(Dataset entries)
________________

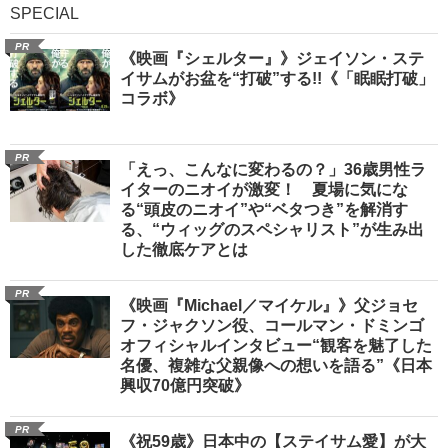
SPECIAL
PR
《映画『シェルター』》ジェイソン・ステ
イサムがお盆を“打破”する!!《「眠眠打破」
コラボ》
PR
「えっ、こんなに変わるの？」36歳男性ラ
イターのニオイが激変！ 夏場に気にな
る“頭皮のニオイ”や“ベタつき”を解消す
る、“ウィッグのスペシャリスト”が生み出
した徹底ケアとは
PR
《映画『Michael／マイケル』》父ジョセ
フ・ジャクソン役、コールマン・ドミンゴ
オフィシャルインタビュー“観客を魅了した
名優、複雑な父親像への想いを語る”《日本
興収70億円突破》
PR
《祝59歳》日本中の【ステイサム愛】が大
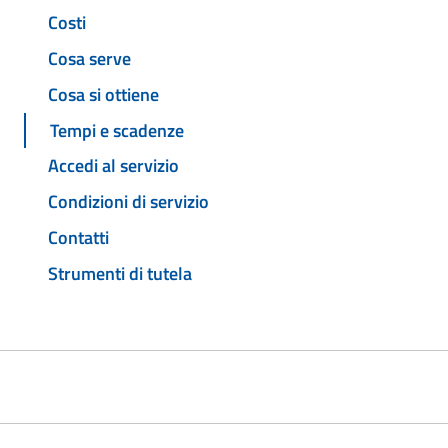
Costi
Cosa serve
Cosa si ottiene
Tempi e scadenze
Accedi al servizio
Condizioni di servizio
Contatti
Strumenti di tutela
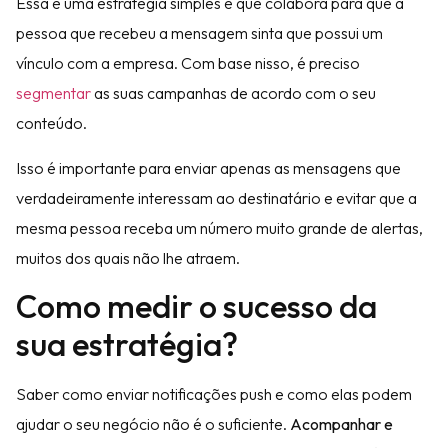
Essa é uma estratégia simples e que colabora para que a
pessoa que recebeu a mensagem sinta que possui um
vínculo com a empresa. Com base nisso, é preciso
segmentar
as suas campanhas de acordo com o seu
conteúdo.
Isso é importante para enviar apenas as mensagens que
verdadeiramente interessam ao destinatário e evitar que a
mesma pessoa receba um número muito grande de alertas,
muitos dos quais não lhe atraem.
Como medir o sucesso da
sua estratégia?
Saber como enviar notificações push e como elas podem
ajudar o seu negócio não é o suficiente.
Acompanhar e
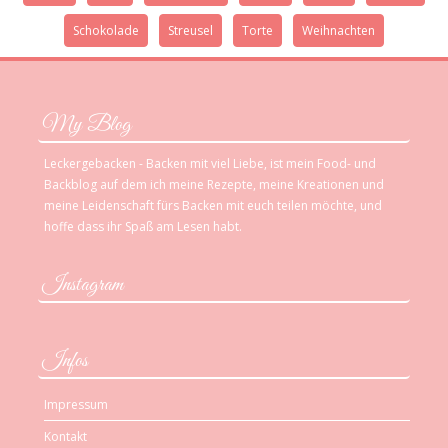
Schokolade
Streusel
Torte
Weihnachten
My Blog
Leckergebacken - Backen mit viel Liebe, ist mein Food- und
Backblog auf dem ich meine Rezepte, meine Kreationen und
meine Leidenschaft fürs Backen mit euch teilen möchte, und
hoffe dass ihr Spaß am Lesen habt.
Instagram
Infos
Impressum
Kontakt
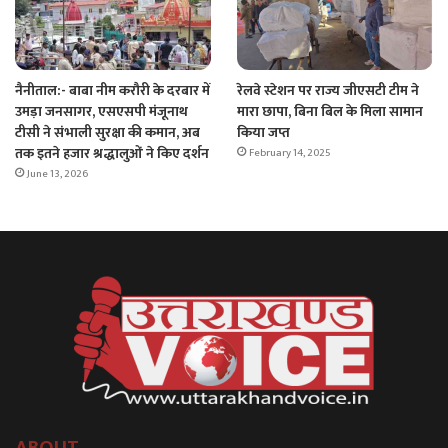
रेलवे स्टेशन पर राज्य जीएसटी टीम ने
नैनीताल:- बाबा नीम करौरी के दरबार में
मारा छापा, बिना बिल के मिला सामान
उमड़ा जनसागर, एसएसपी मंजूनाथ
किया जप्त
टीसी ने संभाली सुरक्षा की कमान, अब
तक इतने हजार श्रद्धालुओं ने किए दर्शन
February 14, 2025
June 13, 2026
ABOUT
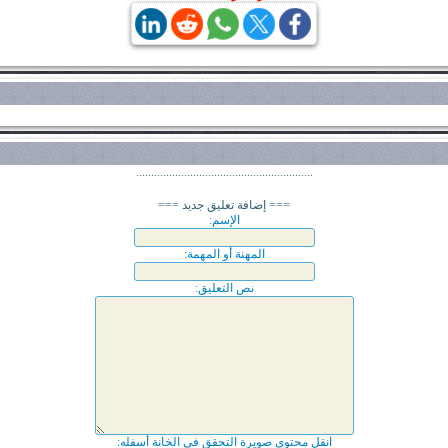
...........................................................
=== إضافة تعليق جديد ===
الإسم:
المهنة أو المهمة:
نص التعليق:
انقل محتوى صويرة التحقق في الخانة أسفله:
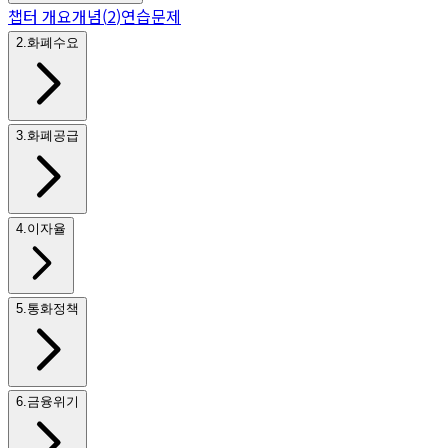
챕터 개요
개념
(
2
)
연습문제
2
.
화폐수요
3
.
화폐공급
4
.
이자율
5
.
통화정책
6
.
금융위기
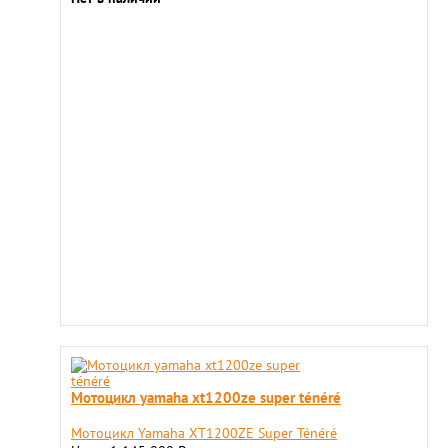
Мотоцикл yamaha xt1200ze super ténéré
Мотоцикл Yamaha XT1200ZE Super Ténéré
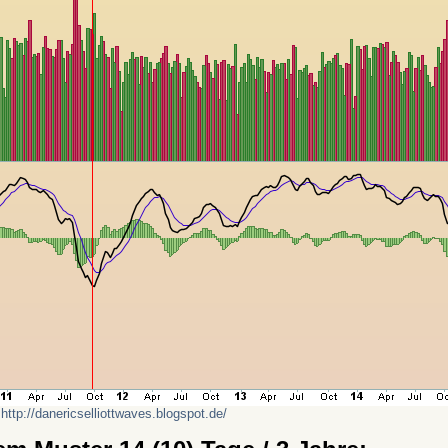
,
http://danericselliottwaves.blogspot.de/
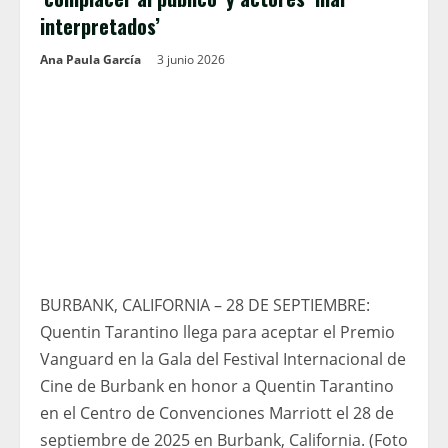
interpretados’
Ana Paula García
3 junio 2026
BURBANK, CALIFORNIA – 28 DE SEPTIEMBRE:
Quentin Tarantino llega para aceptar el Premio
Vanguard en la Gala del Festival Internacional de
Cine de Burbank en honor a Quentin Tarantino
en el Centro de Convenciones Marriott el 28 de
septiembre de 2025 en Burbank, California. (Foto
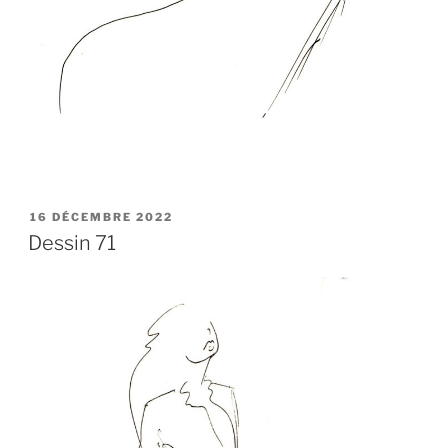
PUBLIÉ
16 DÉCEMBRE 2022
LE
Dessin 71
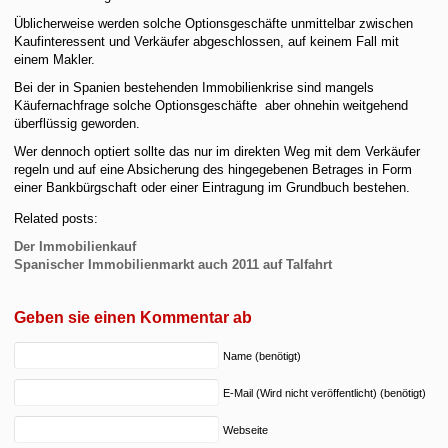
Üblicherweise werden solche Optionsgeschäfte unmittelbar zwischen
Kaufinteressent und Verkäufer abgeschlossen, auf keinem Fall mit
einem Makler.
Bei der in Spanien bestehenden Immobilienkrise sind mangels
Käufernachfrage solche Optionsgeschäfte aber ohnehin weitgehend
überflüssig geworden.
Wer dennoch optiert sollte das nur im direkten Weg mit dem Verkäufer
regeln und auf eine Absicherung des hingegebenen Betrages in Form
einer Bankbürgschaft oder einer Eintragung im Grundbuch bestehen.
Related posts:
Der Immobilienkauf
Spanischer Immobilienmarkt auch 2011 auf Talfahrt
Geben sie einen Kommentar ab
Name (benötigt)
E-Mail (Wird nicht veröffentlicht) (benötigt)
Webseite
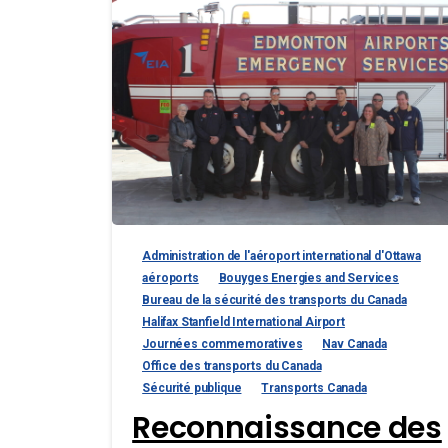
Administration de l'aéroport international d'Ottawa
aéroports
Bouyges Energies and Services
Bureau de la sécurité des transports du Canada
Halifax Stanfield International Airport
Journées commemoratives
Nav Canada
Office des transports du Canada
Sécurité publique
Transports Canada
Reconnaissance des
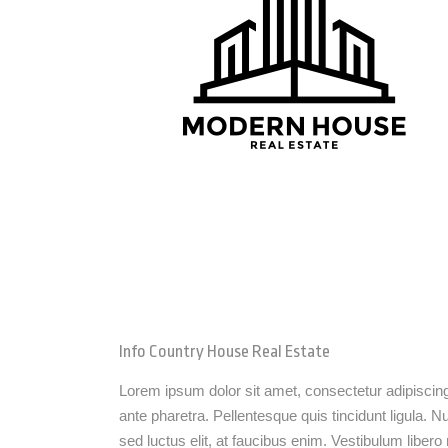
Info Country House Real Estate
Lorem ipsum dolor sit amet, consectetur adipiscing 
ante pharetra. Pellentesque quis tincidunt ligula. Nu
sed luctus elit, at faucibus enim. Vestibulum libero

________________

• _PROBLEM_
Every line above that includes the word "estratégia" must appear in the answer.

• _ANSWER SPACE_
Essa é uma estratégia simples e que colabora para que a
sua estratégia?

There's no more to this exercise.